(Source data)
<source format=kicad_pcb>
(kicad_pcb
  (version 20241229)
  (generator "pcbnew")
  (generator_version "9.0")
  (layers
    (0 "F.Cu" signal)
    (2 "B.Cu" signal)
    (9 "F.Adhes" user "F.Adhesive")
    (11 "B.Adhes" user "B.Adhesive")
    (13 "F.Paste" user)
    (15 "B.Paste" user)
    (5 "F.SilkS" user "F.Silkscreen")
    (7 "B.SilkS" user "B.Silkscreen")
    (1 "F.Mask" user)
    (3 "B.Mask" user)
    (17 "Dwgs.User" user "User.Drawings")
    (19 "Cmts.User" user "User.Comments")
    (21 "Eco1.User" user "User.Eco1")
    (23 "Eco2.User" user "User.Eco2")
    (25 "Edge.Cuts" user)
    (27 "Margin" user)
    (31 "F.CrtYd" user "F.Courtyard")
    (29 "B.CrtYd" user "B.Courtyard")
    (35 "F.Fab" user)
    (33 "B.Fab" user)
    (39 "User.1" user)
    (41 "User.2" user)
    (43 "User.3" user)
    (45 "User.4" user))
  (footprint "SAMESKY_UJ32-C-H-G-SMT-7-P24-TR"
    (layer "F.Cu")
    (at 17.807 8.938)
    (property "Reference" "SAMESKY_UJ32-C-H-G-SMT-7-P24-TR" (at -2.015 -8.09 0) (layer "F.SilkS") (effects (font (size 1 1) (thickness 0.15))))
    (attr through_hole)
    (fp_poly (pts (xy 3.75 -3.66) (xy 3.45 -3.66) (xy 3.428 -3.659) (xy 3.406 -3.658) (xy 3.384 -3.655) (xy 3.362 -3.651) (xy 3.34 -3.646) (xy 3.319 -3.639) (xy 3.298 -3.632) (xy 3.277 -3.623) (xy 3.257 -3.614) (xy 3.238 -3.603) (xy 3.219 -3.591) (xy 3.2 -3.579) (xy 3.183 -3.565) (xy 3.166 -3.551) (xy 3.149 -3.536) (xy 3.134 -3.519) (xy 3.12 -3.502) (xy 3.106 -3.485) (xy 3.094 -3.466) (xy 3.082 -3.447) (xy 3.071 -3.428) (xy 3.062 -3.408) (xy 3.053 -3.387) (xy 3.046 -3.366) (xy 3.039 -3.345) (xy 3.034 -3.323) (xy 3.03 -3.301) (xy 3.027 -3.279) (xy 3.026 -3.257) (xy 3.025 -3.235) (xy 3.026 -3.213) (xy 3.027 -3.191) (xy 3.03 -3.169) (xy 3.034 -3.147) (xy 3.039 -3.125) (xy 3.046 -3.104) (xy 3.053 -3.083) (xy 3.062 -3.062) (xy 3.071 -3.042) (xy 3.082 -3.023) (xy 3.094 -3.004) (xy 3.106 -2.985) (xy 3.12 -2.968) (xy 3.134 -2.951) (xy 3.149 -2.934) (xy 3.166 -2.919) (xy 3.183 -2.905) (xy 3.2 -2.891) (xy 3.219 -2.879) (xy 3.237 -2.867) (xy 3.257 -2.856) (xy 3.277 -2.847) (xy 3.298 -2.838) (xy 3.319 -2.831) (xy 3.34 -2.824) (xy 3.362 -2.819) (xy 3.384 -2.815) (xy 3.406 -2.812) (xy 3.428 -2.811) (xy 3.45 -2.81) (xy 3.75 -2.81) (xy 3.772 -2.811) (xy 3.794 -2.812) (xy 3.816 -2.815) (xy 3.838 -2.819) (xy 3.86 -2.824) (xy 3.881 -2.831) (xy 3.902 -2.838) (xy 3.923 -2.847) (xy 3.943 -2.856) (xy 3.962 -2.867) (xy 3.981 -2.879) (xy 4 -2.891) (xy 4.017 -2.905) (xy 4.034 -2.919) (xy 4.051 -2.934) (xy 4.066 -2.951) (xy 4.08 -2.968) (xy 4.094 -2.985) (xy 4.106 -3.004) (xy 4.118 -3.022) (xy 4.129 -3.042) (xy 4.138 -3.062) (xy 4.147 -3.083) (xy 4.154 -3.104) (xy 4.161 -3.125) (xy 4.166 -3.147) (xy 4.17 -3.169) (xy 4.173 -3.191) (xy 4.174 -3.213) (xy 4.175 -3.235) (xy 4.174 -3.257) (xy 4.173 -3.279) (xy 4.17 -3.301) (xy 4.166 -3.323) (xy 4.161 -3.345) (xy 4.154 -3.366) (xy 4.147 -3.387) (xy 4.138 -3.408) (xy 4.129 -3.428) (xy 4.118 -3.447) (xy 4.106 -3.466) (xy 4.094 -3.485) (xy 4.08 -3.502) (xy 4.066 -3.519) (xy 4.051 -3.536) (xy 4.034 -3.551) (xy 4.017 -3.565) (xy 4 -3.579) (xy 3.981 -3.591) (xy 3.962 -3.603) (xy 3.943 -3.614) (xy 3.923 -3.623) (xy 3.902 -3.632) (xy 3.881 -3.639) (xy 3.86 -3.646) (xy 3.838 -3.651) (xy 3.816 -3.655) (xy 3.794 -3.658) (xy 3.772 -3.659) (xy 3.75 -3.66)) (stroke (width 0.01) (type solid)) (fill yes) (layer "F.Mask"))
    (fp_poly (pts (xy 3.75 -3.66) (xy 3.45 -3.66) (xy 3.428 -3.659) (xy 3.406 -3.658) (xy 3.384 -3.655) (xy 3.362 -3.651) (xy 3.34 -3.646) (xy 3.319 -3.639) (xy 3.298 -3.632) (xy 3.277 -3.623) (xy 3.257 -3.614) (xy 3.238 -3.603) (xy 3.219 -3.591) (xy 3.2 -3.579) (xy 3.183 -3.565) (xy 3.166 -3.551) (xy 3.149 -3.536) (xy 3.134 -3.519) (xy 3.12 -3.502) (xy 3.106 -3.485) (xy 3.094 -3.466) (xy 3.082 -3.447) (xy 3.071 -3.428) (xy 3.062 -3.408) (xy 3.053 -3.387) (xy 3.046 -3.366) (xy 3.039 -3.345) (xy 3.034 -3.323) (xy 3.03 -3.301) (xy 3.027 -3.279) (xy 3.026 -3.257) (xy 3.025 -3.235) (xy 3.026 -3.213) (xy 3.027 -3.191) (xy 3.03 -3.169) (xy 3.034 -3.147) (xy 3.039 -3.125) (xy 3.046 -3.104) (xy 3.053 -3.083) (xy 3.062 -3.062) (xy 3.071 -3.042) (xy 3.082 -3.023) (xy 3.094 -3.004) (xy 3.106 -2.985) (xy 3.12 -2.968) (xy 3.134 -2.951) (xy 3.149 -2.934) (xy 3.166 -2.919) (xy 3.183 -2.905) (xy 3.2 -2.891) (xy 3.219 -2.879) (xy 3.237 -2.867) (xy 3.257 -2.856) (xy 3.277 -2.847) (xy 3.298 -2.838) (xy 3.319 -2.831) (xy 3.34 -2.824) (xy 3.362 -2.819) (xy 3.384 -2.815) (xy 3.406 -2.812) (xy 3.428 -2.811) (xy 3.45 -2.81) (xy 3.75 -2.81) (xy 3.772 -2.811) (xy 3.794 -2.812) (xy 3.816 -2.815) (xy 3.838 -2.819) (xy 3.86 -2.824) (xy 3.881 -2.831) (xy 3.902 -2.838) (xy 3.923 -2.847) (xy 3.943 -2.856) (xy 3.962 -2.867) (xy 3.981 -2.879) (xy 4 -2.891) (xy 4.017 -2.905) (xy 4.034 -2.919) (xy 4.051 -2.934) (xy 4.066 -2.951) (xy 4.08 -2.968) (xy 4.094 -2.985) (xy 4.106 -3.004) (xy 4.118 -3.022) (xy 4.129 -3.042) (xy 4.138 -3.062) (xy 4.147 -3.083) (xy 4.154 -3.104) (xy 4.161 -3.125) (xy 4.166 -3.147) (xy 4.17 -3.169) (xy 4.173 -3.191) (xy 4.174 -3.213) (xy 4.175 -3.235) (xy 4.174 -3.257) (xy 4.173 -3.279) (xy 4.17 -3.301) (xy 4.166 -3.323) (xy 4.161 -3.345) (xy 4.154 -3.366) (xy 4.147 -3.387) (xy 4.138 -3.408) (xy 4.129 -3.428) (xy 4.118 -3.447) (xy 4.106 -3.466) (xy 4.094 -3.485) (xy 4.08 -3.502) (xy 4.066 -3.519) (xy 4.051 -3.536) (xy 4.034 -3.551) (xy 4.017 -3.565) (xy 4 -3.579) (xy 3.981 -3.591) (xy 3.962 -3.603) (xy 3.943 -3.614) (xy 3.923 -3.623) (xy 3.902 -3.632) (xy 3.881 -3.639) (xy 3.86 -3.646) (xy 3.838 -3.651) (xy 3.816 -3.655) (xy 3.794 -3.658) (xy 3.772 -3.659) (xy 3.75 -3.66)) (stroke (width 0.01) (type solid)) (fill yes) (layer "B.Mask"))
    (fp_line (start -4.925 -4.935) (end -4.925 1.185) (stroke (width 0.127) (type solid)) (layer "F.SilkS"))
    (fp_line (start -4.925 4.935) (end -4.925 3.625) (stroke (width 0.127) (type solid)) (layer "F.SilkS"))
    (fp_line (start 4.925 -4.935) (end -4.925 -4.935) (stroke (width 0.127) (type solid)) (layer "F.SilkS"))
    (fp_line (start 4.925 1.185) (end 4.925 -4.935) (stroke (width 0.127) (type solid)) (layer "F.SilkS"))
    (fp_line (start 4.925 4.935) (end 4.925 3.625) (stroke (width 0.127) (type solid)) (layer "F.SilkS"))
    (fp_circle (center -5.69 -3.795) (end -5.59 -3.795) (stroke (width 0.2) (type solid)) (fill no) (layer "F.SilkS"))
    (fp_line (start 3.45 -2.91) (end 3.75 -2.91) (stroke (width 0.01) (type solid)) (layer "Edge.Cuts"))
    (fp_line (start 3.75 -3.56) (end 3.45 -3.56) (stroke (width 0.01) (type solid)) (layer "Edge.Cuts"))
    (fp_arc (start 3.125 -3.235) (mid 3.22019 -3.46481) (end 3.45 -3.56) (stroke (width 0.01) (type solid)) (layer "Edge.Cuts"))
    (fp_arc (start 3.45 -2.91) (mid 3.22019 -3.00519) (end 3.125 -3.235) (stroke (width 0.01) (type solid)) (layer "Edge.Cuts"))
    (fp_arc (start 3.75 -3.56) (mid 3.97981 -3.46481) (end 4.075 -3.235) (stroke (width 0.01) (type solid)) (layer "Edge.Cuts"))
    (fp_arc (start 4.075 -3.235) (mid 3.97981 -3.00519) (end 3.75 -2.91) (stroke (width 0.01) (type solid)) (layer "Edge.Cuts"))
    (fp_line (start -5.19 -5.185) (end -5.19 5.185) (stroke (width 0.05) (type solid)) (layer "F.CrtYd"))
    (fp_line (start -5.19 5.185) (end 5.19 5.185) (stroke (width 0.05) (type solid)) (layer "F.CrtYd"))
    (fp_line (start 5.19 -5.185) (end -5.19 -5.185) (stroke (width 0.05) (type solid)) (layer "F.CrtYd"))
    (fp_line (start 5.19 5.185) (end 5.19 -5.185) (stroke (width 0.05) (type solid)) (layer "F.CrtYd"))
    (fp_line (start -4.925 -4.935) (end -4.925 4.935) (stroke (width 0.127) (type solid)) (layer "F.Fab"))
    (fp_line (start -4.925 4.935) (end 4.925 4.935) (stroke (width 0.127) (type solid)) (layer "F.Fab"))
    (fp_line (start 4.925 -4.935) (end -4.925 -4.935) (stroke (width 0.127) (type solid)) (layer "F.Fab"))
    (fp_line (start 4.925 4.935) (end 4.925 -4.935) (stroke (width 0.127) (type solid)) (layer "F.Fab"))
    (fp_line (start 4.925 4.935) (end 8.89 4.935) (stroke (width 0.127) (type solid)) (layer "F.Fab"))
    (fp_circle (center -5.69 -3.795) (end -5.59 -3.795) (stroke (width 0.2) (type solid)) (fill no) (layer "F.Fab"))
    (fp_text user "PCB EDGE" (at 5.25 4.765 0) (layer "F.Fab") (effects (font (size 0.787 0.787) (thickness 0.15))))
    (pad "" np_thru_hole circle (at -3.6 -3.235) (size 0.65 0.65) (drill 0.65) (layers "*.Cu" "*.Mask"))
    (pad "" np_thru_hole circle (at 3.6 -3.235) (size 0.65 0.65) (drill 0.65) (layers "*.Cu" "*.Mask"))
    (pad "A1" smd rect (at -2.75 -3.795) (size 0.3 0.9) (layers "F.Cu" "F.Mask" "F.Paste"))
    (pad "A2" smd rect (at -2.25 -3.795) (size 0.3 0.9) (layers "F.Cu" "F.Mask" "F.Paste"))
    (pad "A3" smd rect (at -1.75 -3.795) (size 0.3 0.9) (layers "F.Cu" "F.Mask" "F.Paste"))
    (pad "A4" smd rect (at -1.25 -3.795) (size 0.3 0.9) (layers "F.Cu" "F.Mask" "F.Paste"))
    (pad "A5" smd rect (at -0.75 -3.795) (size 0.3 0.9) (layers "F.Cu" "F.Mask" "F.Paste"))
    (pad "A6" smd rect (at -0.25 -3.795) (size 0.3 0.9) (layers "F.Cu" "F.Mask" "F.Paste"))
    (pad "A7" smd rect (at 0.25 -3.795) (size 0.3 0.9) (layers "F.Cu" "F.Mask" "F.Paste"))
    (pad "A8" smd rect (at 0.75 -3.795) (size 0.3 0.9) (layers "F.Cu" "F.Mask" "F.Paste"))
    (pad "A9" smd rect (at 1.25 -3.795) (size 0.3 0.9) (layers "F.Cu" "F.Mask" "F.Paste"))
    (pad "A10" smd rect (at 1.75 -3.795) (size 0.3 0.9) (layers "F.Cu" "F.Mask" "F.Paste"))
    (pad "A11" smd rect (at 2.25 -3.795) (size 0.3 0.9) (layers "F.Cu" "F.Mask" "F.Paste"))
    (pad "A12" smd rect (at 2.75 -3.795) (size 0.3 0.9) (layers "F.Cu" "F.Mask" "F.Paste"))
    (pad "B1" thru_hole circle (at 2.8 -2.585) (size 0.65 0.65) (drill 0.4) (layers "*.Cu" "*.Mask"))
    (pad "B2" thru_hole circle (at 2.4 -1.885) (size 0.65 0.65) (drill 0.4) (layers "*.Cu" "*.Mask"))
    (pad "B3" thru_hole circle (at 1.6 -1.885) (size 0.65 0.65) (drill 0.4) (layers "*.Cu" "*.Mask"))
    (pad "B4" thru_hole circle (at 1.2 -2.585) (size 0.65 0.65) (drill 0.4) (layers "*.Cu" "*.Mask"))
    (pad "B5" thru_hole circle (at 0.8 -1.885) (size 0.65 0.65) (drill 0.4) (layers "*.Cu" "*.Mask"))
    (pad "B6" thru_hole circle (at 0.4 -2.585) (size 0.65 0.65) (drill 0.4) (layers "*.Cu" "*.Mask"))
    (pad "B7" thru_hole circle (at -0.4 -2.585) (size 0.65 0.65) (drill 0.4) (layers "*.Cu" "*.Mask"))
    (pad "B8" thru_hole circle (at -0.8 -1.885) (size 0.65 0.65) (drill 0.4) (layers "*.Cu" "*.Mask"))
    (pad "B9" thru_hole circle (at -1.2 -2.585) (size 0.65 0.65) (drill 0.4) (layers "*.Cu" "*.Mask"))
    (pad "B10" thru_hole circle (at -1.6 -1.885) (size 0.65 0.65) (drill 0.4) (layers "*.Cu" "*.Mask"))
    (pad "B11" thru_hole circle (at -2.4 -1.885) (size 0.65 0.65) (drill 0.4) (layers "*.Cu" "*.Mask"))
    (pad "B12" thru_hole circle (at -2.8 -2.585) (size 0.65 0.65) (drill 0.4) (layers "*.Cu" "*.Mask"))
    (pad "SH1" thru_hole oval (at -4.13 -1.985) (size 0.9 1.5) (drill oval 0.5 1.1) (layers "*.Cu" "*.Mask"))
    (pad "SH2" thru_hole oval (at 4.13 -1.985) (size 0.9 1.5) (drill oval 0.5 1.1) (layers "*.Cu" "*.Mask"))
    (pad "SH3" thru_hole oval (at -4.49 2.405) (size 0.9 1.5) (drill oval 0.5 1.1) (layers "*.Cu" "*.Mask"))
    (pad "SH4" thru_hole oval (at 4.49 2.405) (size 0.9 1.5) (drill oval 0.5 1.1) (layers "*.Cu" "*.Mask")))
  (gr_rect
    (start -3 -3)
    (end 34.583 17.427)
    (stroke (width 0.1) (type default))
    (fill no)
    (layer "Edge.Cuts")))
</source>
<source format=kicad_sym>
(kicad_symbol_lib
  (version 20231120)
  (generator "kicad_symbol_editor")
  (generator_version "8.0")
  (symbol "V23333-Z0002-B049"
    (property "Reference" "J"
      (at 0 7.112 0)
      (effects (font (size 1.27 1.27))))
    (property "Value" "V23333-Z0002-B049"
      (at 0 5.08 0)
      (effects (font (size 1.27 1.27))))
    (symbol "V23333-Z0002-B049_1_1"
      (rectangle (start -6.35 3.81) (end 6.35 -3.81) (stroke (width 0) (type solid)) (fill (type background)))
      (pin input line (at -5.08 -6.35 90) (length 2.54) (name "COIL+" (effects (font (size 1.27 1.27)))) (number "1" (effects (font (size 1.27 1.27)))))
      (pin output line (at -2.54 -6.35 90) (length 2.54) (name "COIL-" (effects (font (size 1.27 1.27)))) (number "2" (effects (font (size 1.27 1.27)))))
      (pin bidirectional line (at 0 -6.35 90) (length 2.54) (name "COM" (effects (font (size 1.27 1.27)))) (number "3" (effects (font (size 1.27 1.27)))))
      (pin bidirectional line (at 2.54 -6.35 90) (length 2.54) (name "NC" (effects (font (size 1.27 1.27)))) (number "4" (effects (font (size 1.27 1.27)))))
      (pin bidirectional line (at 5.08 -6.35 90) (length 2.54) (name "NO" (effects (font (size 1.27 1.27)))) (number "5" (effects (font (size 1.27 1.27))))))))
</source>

• [Brief]
Print the records verbatim, stopping after the "(attr through_hole)" line.

• [Written solution]
<source format=kicad_pcb>
(kicad_pcb
  (version 20241229)
  (generator "pcbnew")
  (generator_version "9.0")
  (layers
    (0 "F.Cu" signal)
    (2 "B.Cu" signal)
    (9 "F.Adhes" user "F.Adhesive")
    (11 "B.Adhes" user "B.Adhesive")
    (13 "F.Paste" user)
    (15 "B.Paste" user)
    (5 "F.SilkS" user "F.Silkscreen")
    (7 "B.SilkS" user "B.Silkscreen")
    (1 "F.Mask" user)
    (3 "B.Mask" user)
    (17 "Dwgs.User" user "User.Drawings")
    (19 "Cmts.User" user "User.Comments")
    (21 "Eco1.User" user "User.Eco1")
    (23 "Eco2.User" user "User.Eco2")
    (25 "Edge.Cuts" user)
    (27 "Margin" user)
    (31 "F.CrtYd" user "F.Courtyard")
    (29 "B.CrtYd" user "B.Courtyard")
    (35 "F.Fab" user)
    (33 "B.Fab" user)
    (39 "User.1" user)
    (41 "User.2" user)
    (43 "User.3" user)
    (45 "User.4" user))
  (footprint "SAMESKY_UJ32-C-H-G-SMT-7-P24-TR"
    (layer "F.Cu")
    (at 17.807 8.938)
    (property "Reference" "SAMESKY_UJ32-C-H-G-SMT-7-P24-TR" (at -2.015 -8.09 0) (layer "F.SilkS") (effects (font (size 1 1) (thickness 0.15))))
    (attr through_hole)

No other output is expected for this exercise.